Eine Wegbeschreibung in die HNO-Ambulanz braucht Patient Tristan nicht, er ist nicht zum ersten Mal hier. Nach einem Fahrradunfall musste seine Nase teilamputiert und schrittweise wieder aufgebaut werden. Nur wenig später saß er wieder im Sattel und auch zu diesem Termin ist er in Radlerhosen gekommen.
Einmal tief Luft holen
Bei Facharzt Sven Schneider, der auf das „N“ in HNO spezialisiert ist, hat Tristan um 15 Uhr eine Kontrolle vor der nächsten Operation. Danach kann er hoffentlich wieder tief Luft holen.
Im Schnitt behandelt Schneider 15 bis 25 Patienten am Tag. Hin und wieder ginge auch mal einer verloren: „Dann gibt es aber ein Suchkonzept.“ Zu Schneiders Alltag gehört inzwischen auch immer mehr Deeskalation, wenn Patienten aggressiv werden.

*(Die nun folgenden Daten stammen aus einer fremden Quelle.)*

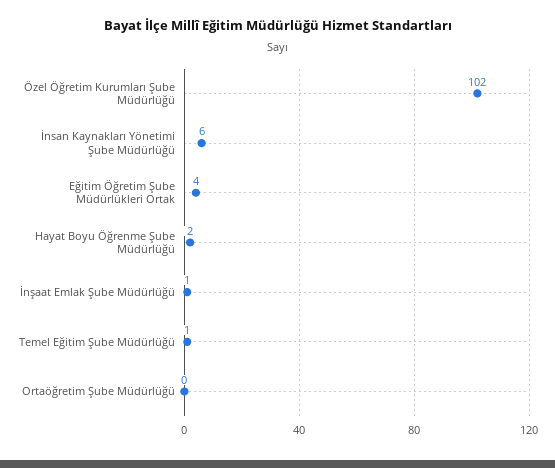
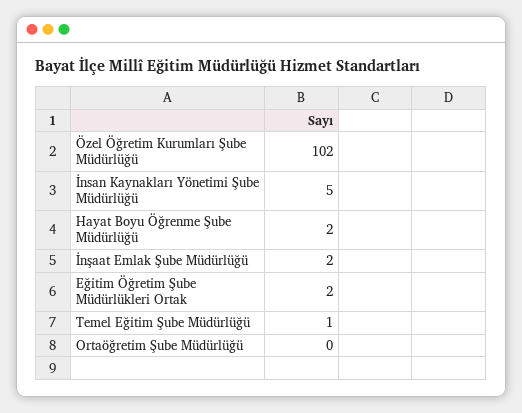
İnsan Kaynakları Yönetimi Şube Müdürlüğü: 6 -> 5
Eğitim Öğretim Şube Müdürlükleri Ortak: 4 -> 2
İnşaat Emlak Şube Müdürlüğü: 1 -> 2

„Wenn wegen Personalmangel oder Krankenständen eine Berufsgruppe wegfällt, funktioniert das ganze System nicht mehr. Das merken wir in letzter Zeit sehr oft. Die Pandemie hat die Situation verschärft. Es kommt zu längeren Wartezeiten und Operationen müssen verschoben werden.“
Ob er manchmal an seiner Berufswahl zweifelt? „Laufend“, sagt Schneider. Er lacht. „Das Positive überwiegt dann aber doch und genau deswegen macht man weiter.“ Nach der OP-Aufklärung wird der Arzt zum Fotografen. In einem Kammerl werden von Tristan Fotos für Vorher-Nachher-Bilder gemacht.
Wo, wenn nicht hier
Nach der OP wird Tristan auf der HNO-Bettenstation von Gesundheits- und Krankenpflegerin Sarah Tomsich versorgt. Sie hat sich bewusst für das AKH als Arbeitsplatz entschieden.
„Als junger Mensch sucht man das Actionreiche und die Abwechslung. Das AKH ist ein Universitätsklinikum, man sieht und lernt extrem viel. Wo, wenn nicht hier.“ Die Besuchszeit bis 18 Uhr gehört zu den stressigsten. Viele wollen mit Tomsich sprechen und über den Zustand ihrer Angehörigen aufgeklärt werden.
Von den vielen Gesichtern bleiben der Pflegerin nicht viele in Erinnerung. Was im Gedächtnis bleibt, sei das Schöne: „Wenn Patienten nach Wochen wieder sprechen und essen können. Diese Freude motiviert.“
Nach der Besuchszeit kehrt abendliche Ruhe ein. Nachtdienste auf der HNO können heikel sein, da Notfällen meist Atemwegsprobleme betreffen. „Da muss man laufen“, so Doktor Schneider aus Erfahrung.
Noch mal von vorn
Tag und Nacht im Einsatz sind auch die Securitys am Haupteingang. In gewisser Weise ersetzten sie den Portier, alle Ankommenden branden bei ihnen an – und auch deren Ärger, oft in Form von rassistischen Beschimpfungen. Irgendwie schaffen sie es, bis zum Ende der Zwölf-Stunden-Schicht hilfsbereit zu bleiben.
Das Ende der Nacht ist im AKH die Dienstübergabe um 6.30 Uhr. Dann geht alles von vorne los.